### Your goal:
Count the lines in the records below that contain the word "Musik", and give only that count.

### Dataset entries:

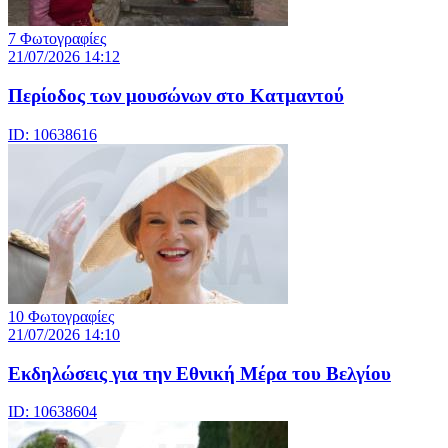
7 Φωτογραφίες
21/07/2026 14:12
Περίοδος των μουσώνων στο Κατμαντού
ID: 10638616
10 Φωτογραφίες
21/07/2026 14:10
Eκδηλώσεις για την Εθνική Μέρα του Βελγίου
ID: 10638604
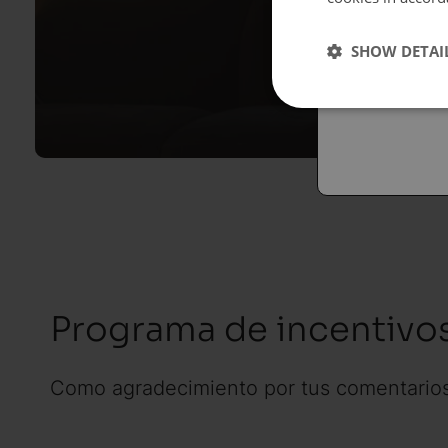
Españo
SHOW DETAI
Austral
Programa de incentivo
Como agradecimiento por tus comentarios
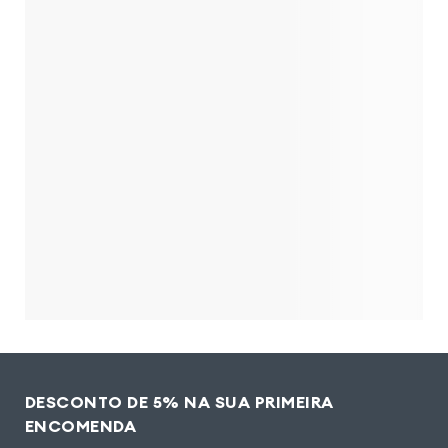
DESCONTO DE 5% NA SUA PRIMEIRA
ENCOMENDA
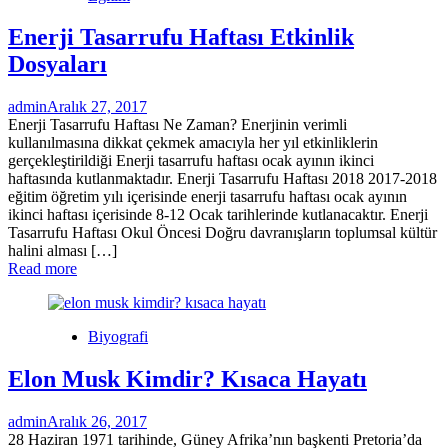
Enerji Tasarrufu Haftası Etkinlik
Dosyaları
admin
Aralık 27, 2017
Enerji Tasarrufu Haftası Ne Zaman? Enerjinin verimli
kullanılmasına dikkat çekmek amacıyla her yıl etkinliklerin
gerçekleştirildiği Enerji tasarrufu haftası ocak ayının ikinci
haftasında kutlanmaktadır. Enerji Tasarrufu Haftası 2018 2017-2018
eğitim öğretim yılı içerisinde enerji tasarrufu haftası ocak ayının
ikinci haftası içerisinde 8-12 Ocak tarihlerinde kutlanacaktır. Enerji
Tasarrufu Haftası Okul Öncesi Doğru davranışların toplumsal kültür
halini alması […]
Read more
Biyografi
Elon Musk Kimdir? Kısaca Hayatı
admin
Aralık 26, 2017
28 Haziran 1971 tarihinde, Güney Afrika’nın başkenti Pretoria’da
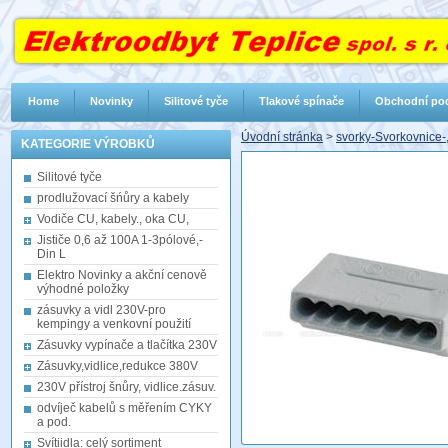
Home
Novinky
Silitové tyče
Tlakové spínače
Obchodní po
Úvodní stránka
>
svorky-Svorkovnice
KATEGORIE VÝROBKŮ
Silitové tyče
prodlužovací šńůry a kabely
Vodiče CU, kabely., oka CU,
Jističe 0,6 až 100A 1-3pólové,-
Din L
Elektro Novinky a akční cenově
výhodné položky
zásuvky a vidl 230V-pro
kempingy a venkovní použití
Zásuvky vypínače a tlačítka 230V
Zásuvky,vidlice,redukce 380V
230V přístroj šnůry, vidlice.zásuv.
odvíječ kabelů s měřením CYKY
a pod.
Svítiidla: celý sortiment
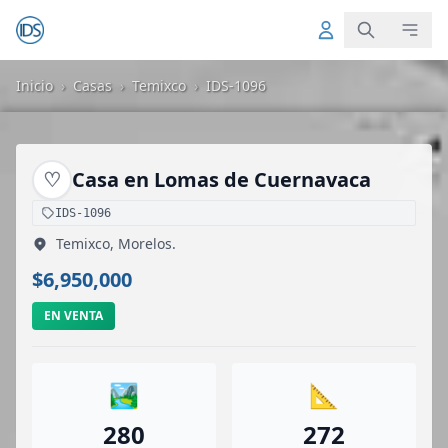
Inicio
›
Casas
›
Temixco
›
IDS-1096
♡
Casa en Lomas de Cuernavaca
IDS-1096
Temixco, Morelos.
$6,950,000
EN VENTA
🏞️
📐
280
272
--
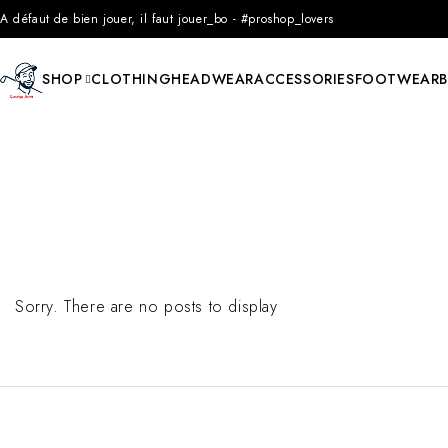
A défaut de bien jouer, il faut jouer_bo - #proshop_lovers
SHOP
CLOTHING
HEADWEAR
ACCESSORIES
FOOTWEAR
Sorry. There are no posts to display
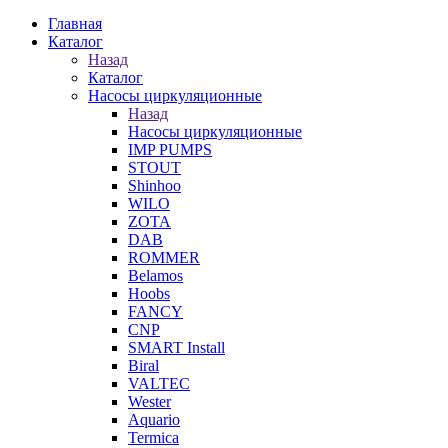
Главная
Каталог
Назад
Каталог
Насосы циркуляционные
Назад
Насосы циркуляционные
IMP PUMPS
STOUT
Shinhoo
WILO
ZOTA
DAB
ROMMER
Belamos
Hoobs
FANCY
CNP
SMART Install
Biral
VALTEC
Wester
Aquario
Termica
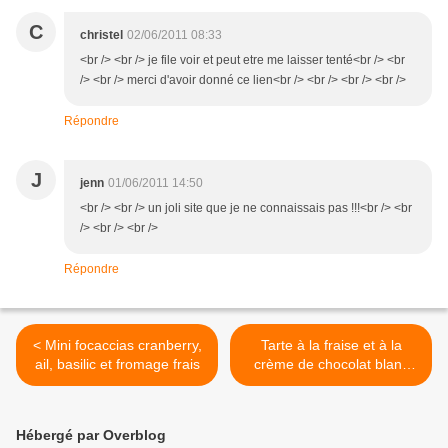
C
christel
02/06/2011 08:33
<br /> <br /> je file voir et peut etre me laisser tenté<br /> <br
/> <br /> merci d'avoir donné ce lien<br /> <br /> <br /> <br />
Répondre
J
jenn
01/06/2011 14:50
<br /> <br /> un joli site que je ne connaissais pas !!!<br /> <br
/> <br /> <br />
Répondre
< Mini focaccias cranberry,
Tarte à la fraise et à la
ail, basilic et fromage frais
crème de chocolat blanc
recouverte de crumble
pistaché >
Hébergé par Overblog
---
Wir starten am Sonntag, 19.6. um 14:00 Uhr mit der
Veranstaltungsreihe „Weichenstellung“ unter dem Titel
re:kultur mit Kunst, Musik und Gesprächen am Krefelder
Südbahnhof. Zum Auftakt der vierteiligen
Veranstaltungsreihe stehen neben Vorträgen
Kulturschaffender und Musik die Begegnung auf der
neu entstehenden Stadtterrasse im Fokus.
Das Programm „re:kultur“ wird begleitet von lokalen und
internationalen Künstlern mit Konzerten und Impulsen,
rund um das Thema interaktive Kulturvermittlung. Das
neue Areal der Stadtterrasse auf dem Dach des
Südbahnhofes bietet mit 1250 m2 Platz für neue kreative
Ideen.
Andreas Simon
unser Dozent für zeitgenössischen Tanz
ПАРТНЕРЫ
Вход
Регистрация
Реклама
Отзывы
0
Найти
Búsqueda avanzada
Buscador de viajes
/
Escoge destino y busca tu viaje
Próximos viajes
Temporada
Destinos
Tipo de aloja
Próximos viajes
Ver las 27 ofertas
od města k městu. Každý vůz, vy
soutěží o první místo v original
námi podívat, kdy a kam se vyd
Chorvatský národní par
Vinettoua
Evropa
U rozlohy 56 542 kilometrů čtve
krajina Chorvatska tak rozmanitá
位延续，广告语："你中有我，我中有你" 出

### Solution for this task:
2